Stuart Corner
Saturday, 13 June 2009 06:42
IT Industry -
Strategy
Page 2 of 2
"Until the paper is redrafted and offers more informed understandings based on the international evidence about the real utility of structural reform to fibre investment and enhanced broadband performance the paper can only further distort the debate in Australia and further limit the scope for productive investment which has already been held back by current regulatory settings."
Morgan dismisses structural separation as " a simplistic argument that has not found favour in any major market where incumbents remain vertically integrated and understandings of open access focus on non discriminatory access to anchor products such as bitstream rather than separation."
He claims it is an argument that has "seduced the expert panel advising the government," and that it "must have also brought comfort to the ACCC whose attitude toward Telstra's has been understandably coloured by the vilification it has suffered in recent years."
However it is hard to see how Morgan can vouch for the Expert Panel's seduction, as only a couple of pages of its report has been released and these make reference only "the desirability for a wholesale-only provider of any bottleneck infrastructure,"
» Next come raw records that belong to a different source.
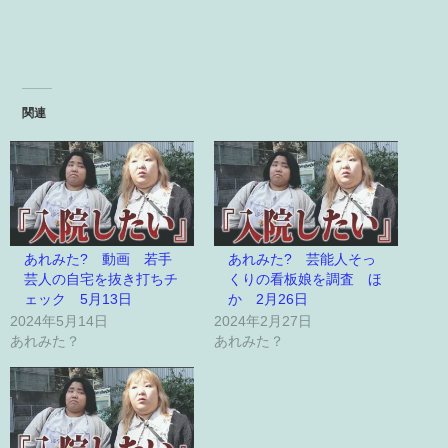
関連
あれみた? 動画 若手
あれみた? 芸能人そっ
芸人の自宅を抜き打ちチ
くりの看板娘を調査 ほ
ェック 5月13日
か 2月26日
2024年5月14日
2024年2月27日
あれみた？
あれみた？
The ACCC meanwhile has come out in its submission
unambiguously on the side of structural separation saying "The ACCC considers that structural separation is the only regulatory arrangement that will in practical terms address Telstra's incentives and ability to discriminate against its competitors and thereby ensure equivalence...Structural separation is the legal separation of Telstra's assets and activities into separate corporate entities with entirely separate owners/shareholders."